Sarah Hanley
Sarah Hanley has principally been interested in the evolution of law, gender and the state in early modern and modern Europe. Her research explores the ways that European governments structured societies by way of law. Currently, she is working on a history of the political theory of the male right of succession in the French monarchy between 1400 and 1700. More generally, Sarah is interested in how civil society emerged out of the conflicted evolution of statutory and case law, in the origins of a modern notion of civil rights.
Sarah regularly publishes in both English and French. Her book, The 'Lit de Justice' of the Kings of France: Constitutional Ideology in Legend, Ritual, and Discourse (1983), was an innovative study of the interplay of law, pomp, and power in Renaissance and early modern France. It unpacked the various practices and meanings of royal gatherings devoted to basic constitutional issues.

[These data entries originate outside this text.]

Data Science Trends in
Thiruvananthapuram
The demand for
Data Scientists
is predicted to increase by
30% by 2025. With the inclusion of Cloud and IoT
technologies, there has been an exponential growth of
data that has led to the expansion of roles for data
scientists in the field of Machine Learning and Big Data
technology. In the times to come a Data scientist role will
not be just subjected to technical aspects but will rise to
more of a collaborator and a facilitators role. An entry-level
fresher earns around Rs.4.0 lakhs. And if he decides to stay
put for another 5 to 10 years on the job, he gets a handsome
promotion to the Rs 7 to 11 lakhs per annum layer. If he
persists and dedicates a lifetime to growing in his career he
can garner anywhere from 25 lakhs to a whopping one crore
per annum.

Sarah's Les Femmes dans l'histoire: La loi salique ("Women in History: The Salic Law"), published in 1994, investigated attempts to exclude women from rule in France. Some of her recent work includes essays on family formation and state building in early modern France and on the use of film in the teaching of European history. In 1998, her essay, "Social Sites of Political Practice in France: Lawsuits, Civil Rights, and the Separation of Powers in Domestic and State Government, 1500-1800," won the Mary Parker Follett Award from the American Political Science Association. Sarah's work has appeared in journals such as The American Historical Review, Annales: Histoire et Sciences Sociales, Law and History Review, and French Historical Studies.
Sarah Hanley earned a PhD from the University of Iowa in 1975, and was an active presence on the University of Iowa campus for many years, serving as the Dean of Faculty for the College of Liberal Arts between 1987 and 1990, and being one of the first members of Iowa's Women's Studies Program. She retired from the University of Iowa following the spring 2008 semester.